(Supplied material Opens)

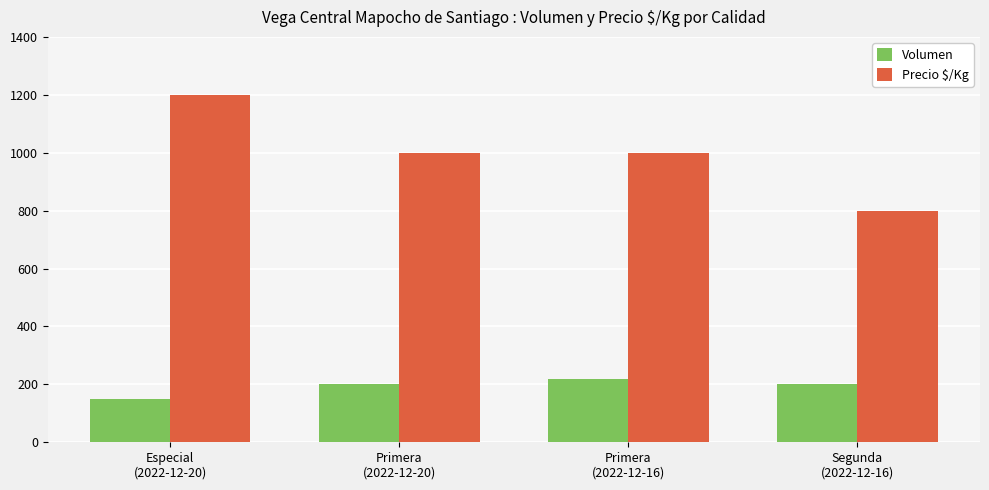

Count the Precio $/Kg values in the range 1000 to 1200.

3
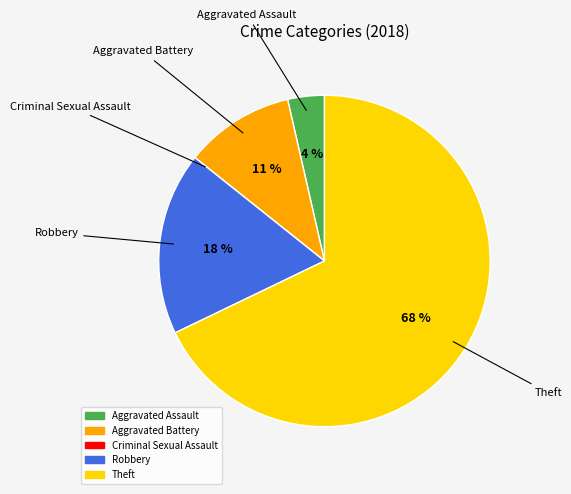

To the nearest percent, what is the average slice percentage?

20%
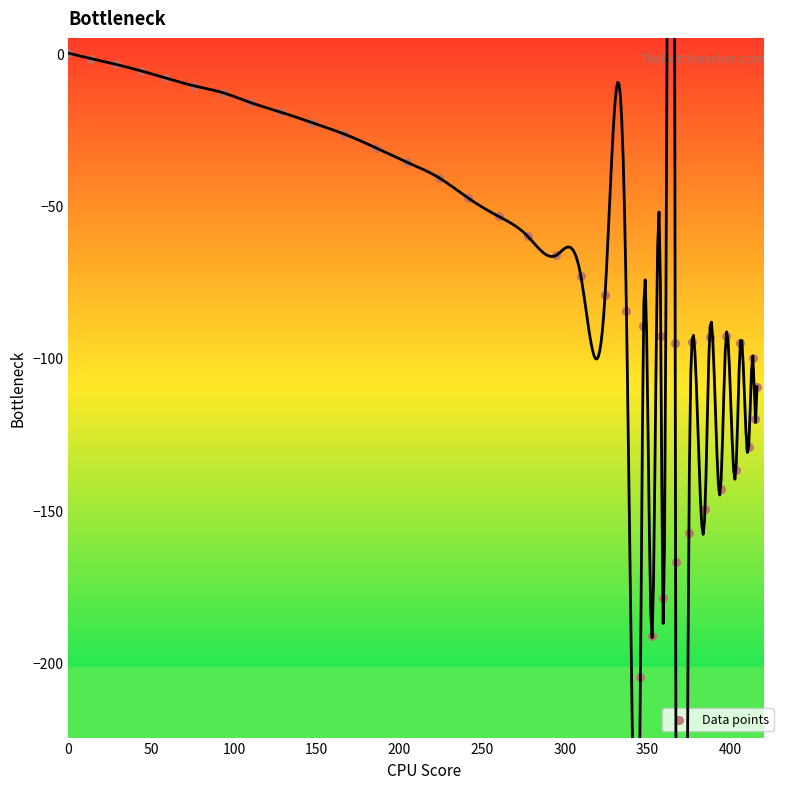

What is the range of X values (max minus min)?

416.1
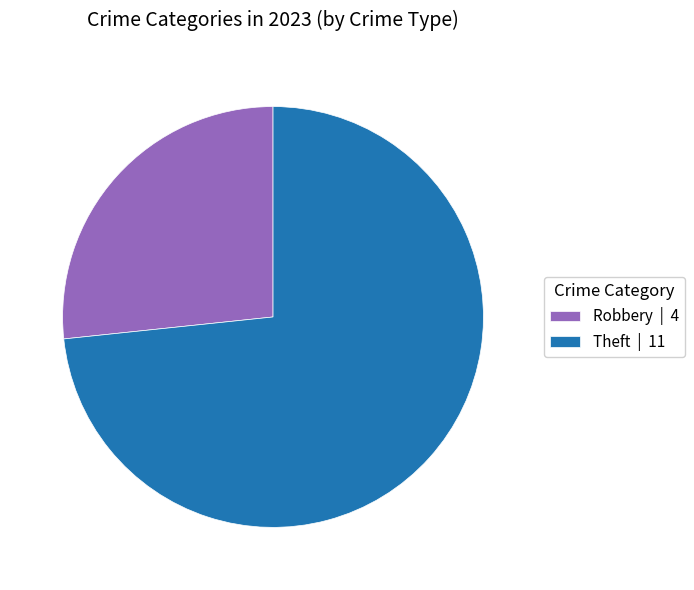

Approximately how many times larger is the value at Theft | 11 compared to Robbery | 4?

2.7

(Supplied material Closes)

Exercise objective: Copy out the listing above word for word, leaving out the pictures.

Output:
Count the Precio $/Kg values in the range 1000 to 1200.

3

To the nearest percent, what is the average slice percentage?

20%

What is the range of X values (max minus min)?

416.1

Approximately how many times larger is the value at Theft | 11 compared to Robbery | 4?

2.7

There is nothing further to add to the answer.